Files
GacUI/.github/KnowledgeBase/manual/vlppparser2/lexer.md
2026-02-04 14:57:24 -08:00

1.3 KiB

Lexer Definition

An lexer definition consists of multiple tokens. Names of non-discarded tokens can be used in syntax definitions.

Single line comments are allowed using**//**.

A token can be defined by:

TokenName           :REGEX

Spaces are allowed before**":"but not after, everything after":"**in this line is considered the regular expression to define the token.

A discarded token can be defined by:

discard TokenName   :REGEX

Such token will be recognized and removed from the input. You can use it for comments or whitespaces.

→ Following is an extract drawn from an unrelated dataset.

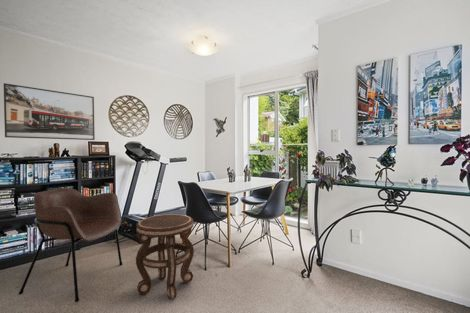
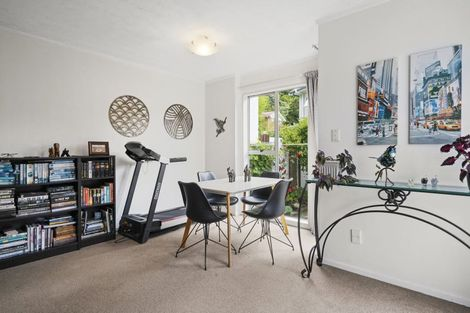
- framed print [3,82,96,141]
- armchair [17,187,123,303]
- side table [135,213,195,301]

A token fragment can be defined by:

$FragmentName       :REGEX

This is not a token, but it can be used in other regular expressions using**{$FragmentName}**, to paste the fragment at that position and avoid repeating the same pattern everywhere. Here is an example of defining integer, hex and binary literal in C++:

$CPP_NUMBER_POSTFIX  :[uU]|[lL]|[uU][lL]|[lL][uU]|[lL][lL]|[uU][lL][lL]|[lL][uU][lL]|[lL][lL][uU]|i8|ui8|i16|ui16|i32|ui32|i64|ui64
INT                  :(/d+('/d+)*)({$CPP_NUMBER_POSTFIX})?
HEX                  :0[xX][0-9a-fA-F]+({$CPP_NUMBER_POSTFIX})?
BIN                  :0[bB][01]+({$CPP_NUMBER_POSTFIX})?

Token fragments are just simply copy-pasted, that's why**"()"**is needed here.